8. Accordingly, the plaintiff is given an opportunity to file such application within 7 days with advance copy to the opposite counsel on his Whatsapp/e-mail. Upon receiving of the said application, the defendants will also file their replies within 10 days with advance copy to the opposite counsel on his Whatsapp/e-mail. The defendant No.1 may also suggest the alternative accommodation or the amount of rent, which she is entitled from the plaintiff or her husband.”

6. The petitioner is aggrieved of the above order and has challenged the same before this Court. The primary contention of the learned counsel for the petitioner is that in view of the above direction of the Supreme Court as contained in Paragraph 157 (iv) reproduced hereinabove, the learned Trial Court erred in calling upon the respondent no. 1 to fil an application offering alternate accommodation to the petitioner. He submits that the suit would have to be decided after taking evidence of the parties and on merit.

7. The learned counsel was the petitioner also makes submissions even with respect to the merit of the application filed by the respondent no.1 pursuant to the liberty granted to him by the Impugned Order. CM(M) No.179/2021 Page 8

8. On the other hand, the learned counsel for the respondent no.1, who appears on advance notice, submits that as the directions given in paragraph 56 of the judgment of this Court referred hereinabove have been specifically affirmed by the Supreme Court, the application of the respondent no.1 offering alternate accommodation to the petitioner is maintainable. He submits that the direction contained in Paragraph 157 (iv) of the order passed by the Supreme Court does not bar the maintainability of the said application at an interim stage.

9. He also makes submissions on the merits of the application filed by the respondent no. 1 pursuant to the impugned order.

10. I have considered the submissions made by the learned counsels for the parties.

11. The impugned order dated 29.01.2021 permits the respondent no.1 to file an application offering alternate accommodation to the petitioner.
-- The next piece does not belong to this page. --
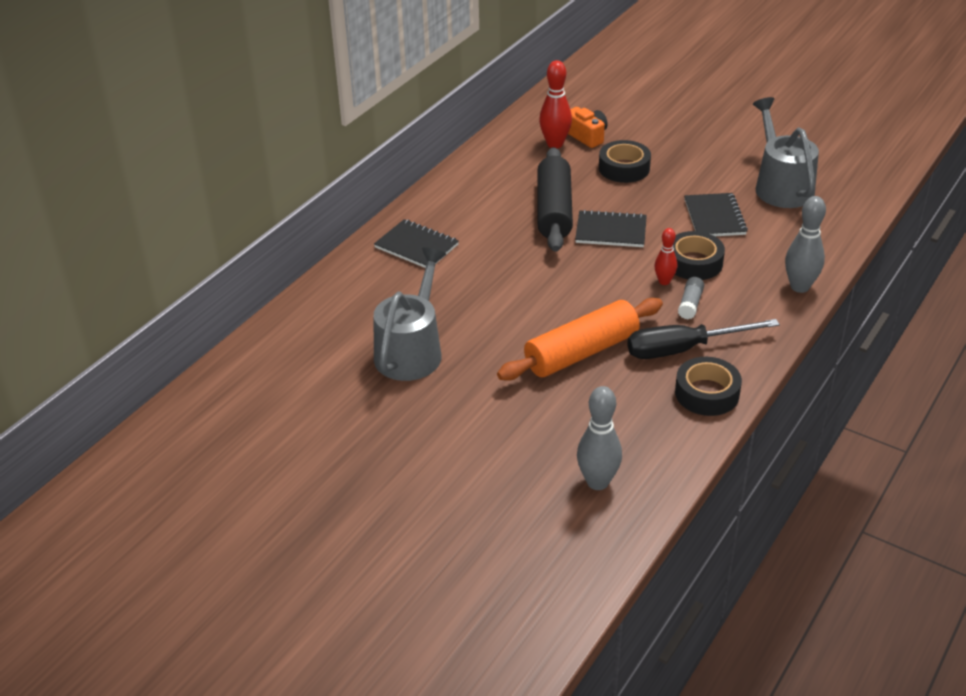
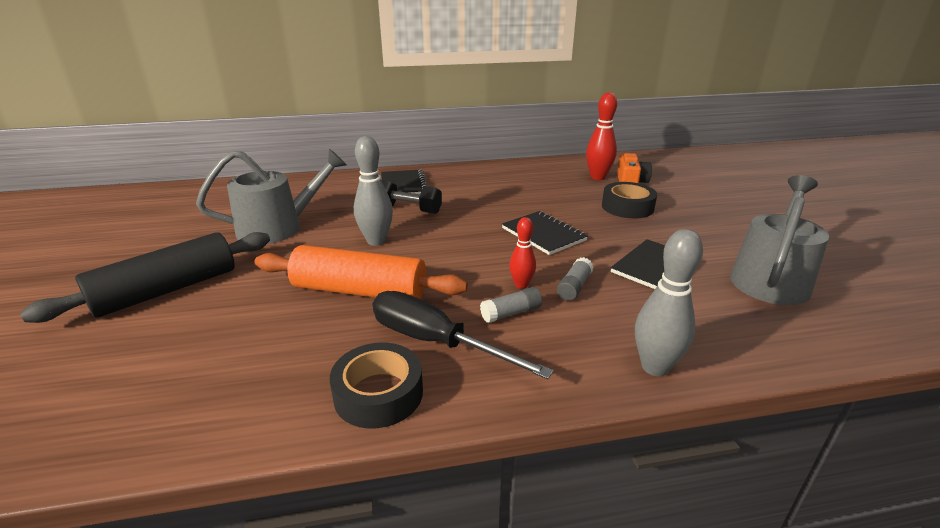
camera: 45 degrees right, 10 degrees down
(475, 269) = (408, 209): none -> black dumbbell
(554, 210) = (525, 206): black rolling pin -> black rolling pin (166, 290)
(597, 482) = (149, 392): grey bowling pin -> grey bowling pin (376, 241)
(694, 263) = (574, 287): black tape -> grey glue stick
The said application is yet to be adjudicated and infact, was filed only after the passing of the impugned order. I cannot agree with the learned counsel for the petitioner as far as he submits that the judgment and order of the Supreme Court bars the maintainability of an application offering alternate accommodation to the petitioner. Paragraph 157(iv) of the judgment of the Supreme Court does not suggest any such bar on the maintainability of the application at an interim stage. However, at the same time, such application cannot be allowed as a matter of routine and has to be considered by the learned Trial Court on the facts and circumstances of each case and keeping in CM(M) No.179/2021 Page 9 view of the judgment of the Supreme Court. Mere offer of an alternate accommodation is not the determining factor for such an application.

12. In the present case, the Impugned Order merely permits the respondent no.1 to file such application, which has been subsequently filed. The said application is pending disposal before the learned Trial Court. Though, the learned counsels for the parties have tried to make submissions on the merits of the said application, I do not intend to get into the same as the same is yet to be adjudicated by the learned Trial Court.

13. In view of the above, the present petition is disposed of clarifying that all the submissions made by either party on the merits of the application, including on the effect of the orders passed by the High Court and Supreme Court are left open to be adjudicated by the learned Trial Court. The learned Trial Court shall adjudicate on the same while considering the application of the respondent no.1, remaining uninfluenced of any observation that has been made by the learned Trial Court in the Impugned Order.

14. There shall be no order as to costs.